The undersigned hereby grants to each such attorney-in-fact full power and authority to do and perform any and every act and thing whatsoever requisite, necessary, or proper to be done in the exercise of any of the rights and powers herein granted, as fully to all intents and purposes as the undersigned might or could do if personally present, with full power of substitution or revocation, hereby ratifying and confirming all that any of such attorneys-in-fact, or the substitute or substitutes of any of such attorneys-in-fact, shall lawfully do or cause to be done by virtue of this Power of Attorney and the rights and powers herein granted.

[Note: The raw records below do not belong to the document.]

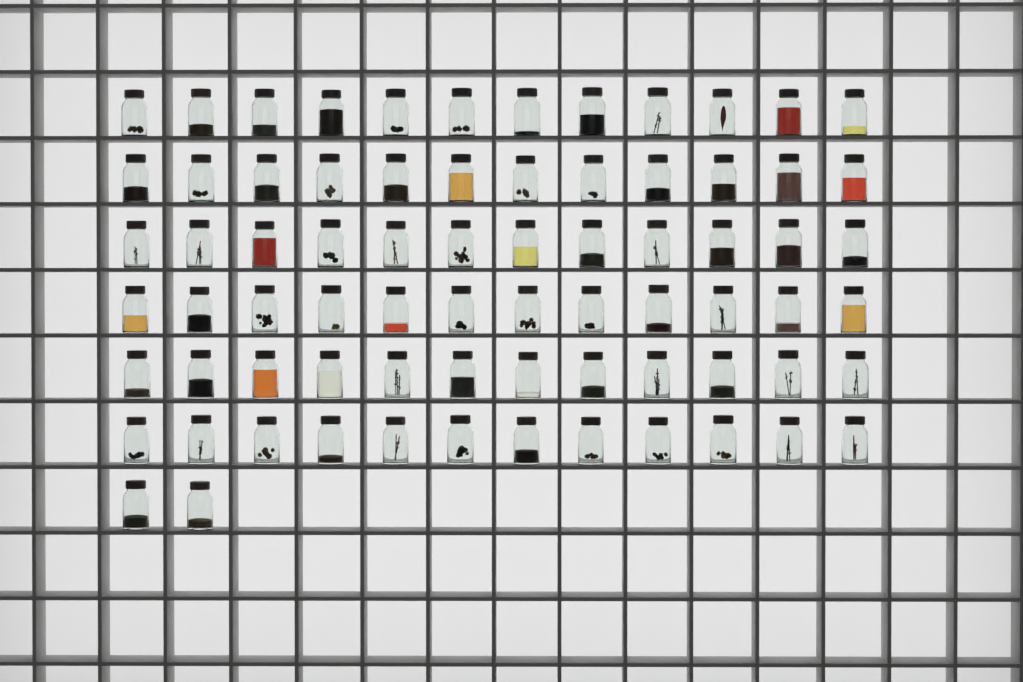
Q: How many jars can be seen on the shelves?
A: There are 74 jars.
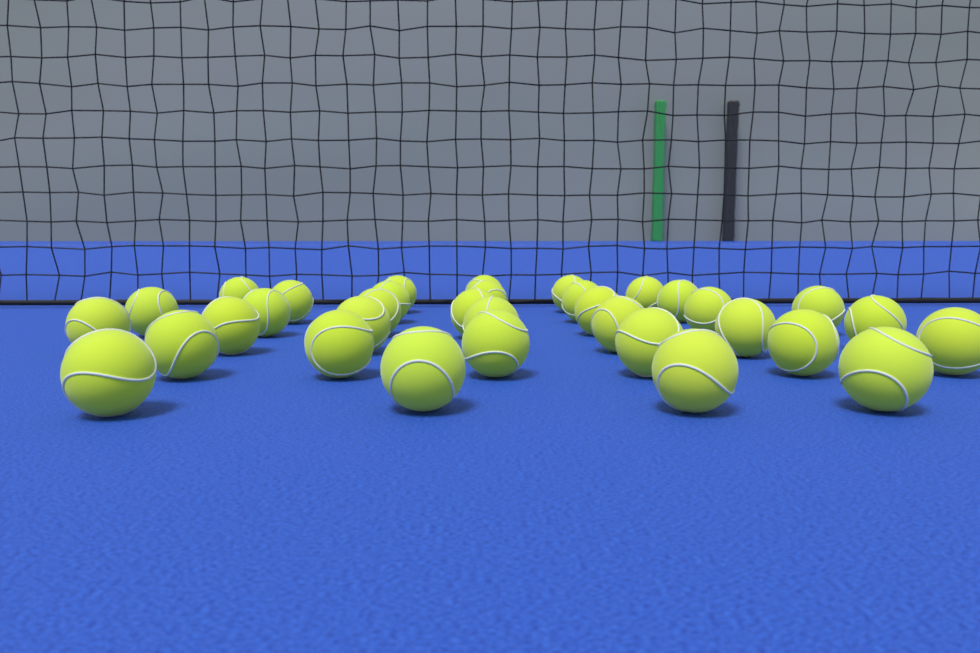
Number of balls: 34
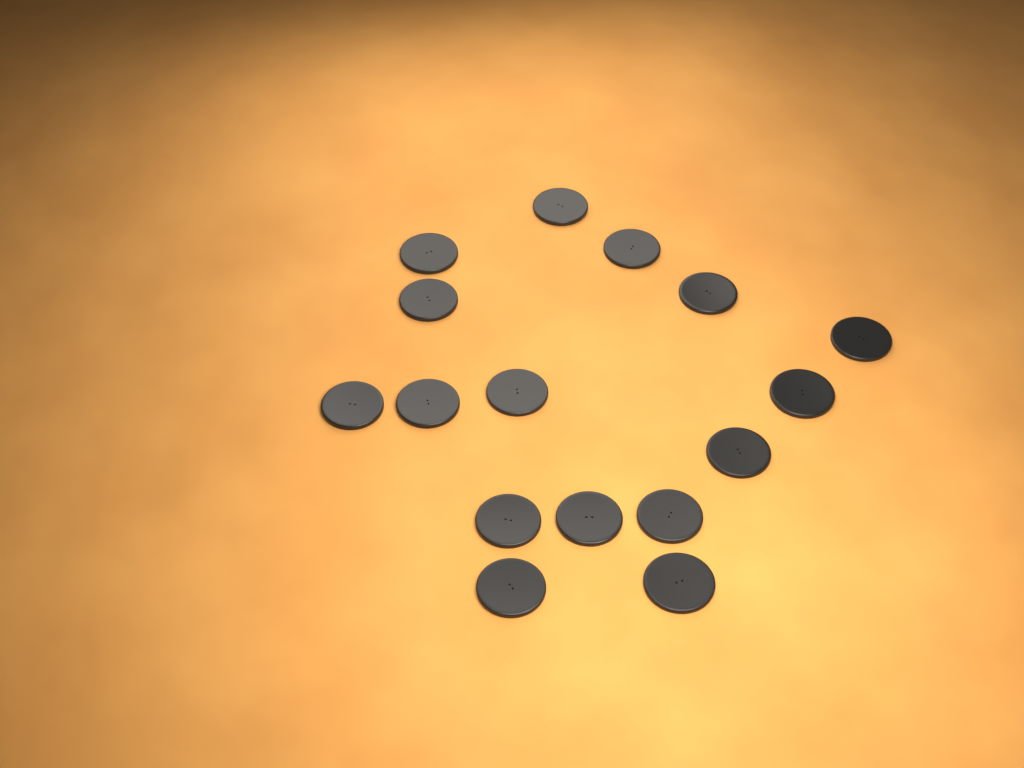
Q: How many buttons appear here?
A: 16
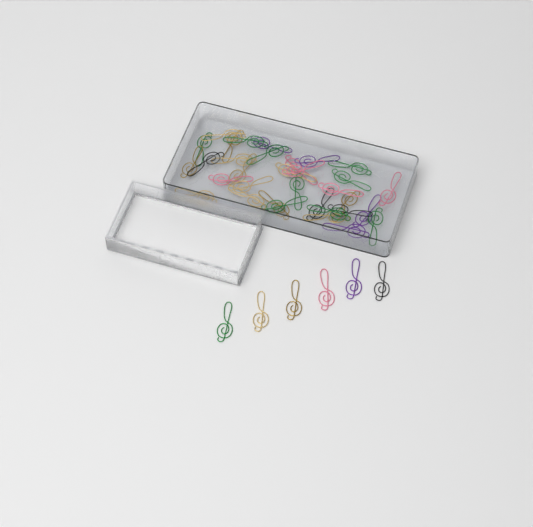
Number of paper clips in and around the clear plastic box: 39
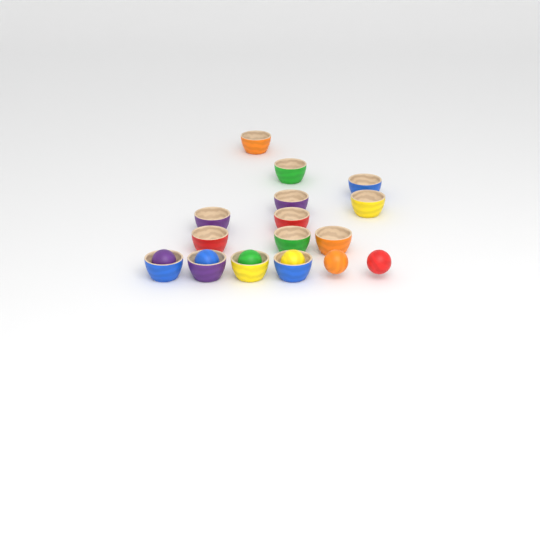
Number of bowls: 14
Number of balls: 6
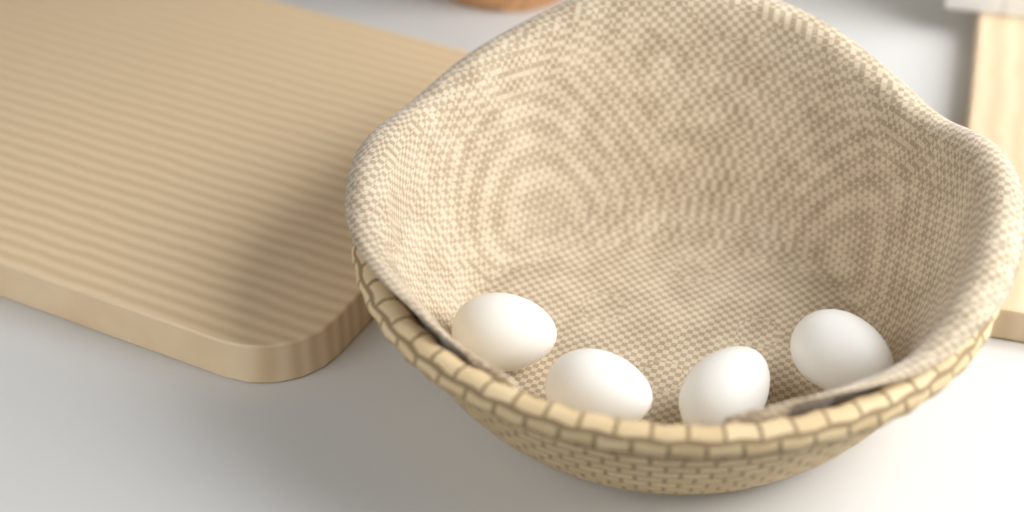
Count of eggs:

The undersigned acknowledges that the foregoing attorneys-in-fact, in serving in such capacity at the request of the undersigned, are not assuming, nor is the Company assuming, any of the undersigned’s responsibilities to comply with Section 16 of the Exchange Act.

 

This Power of Attorney shall remain in full force and effect until the undersigned is no longer required to file Forms 3, 4 and 5 with respect to the undersigned’s holdings of and transactions in securities issued by the Company, unless earlier revoked by the undersigned in a signed writing delivered to the foregoing attorneys-in-fact.

 

IN WITNESS WHEREOF, the undersigned has caused this Power of Attorney to be executed as of this 12th day of February, 2019.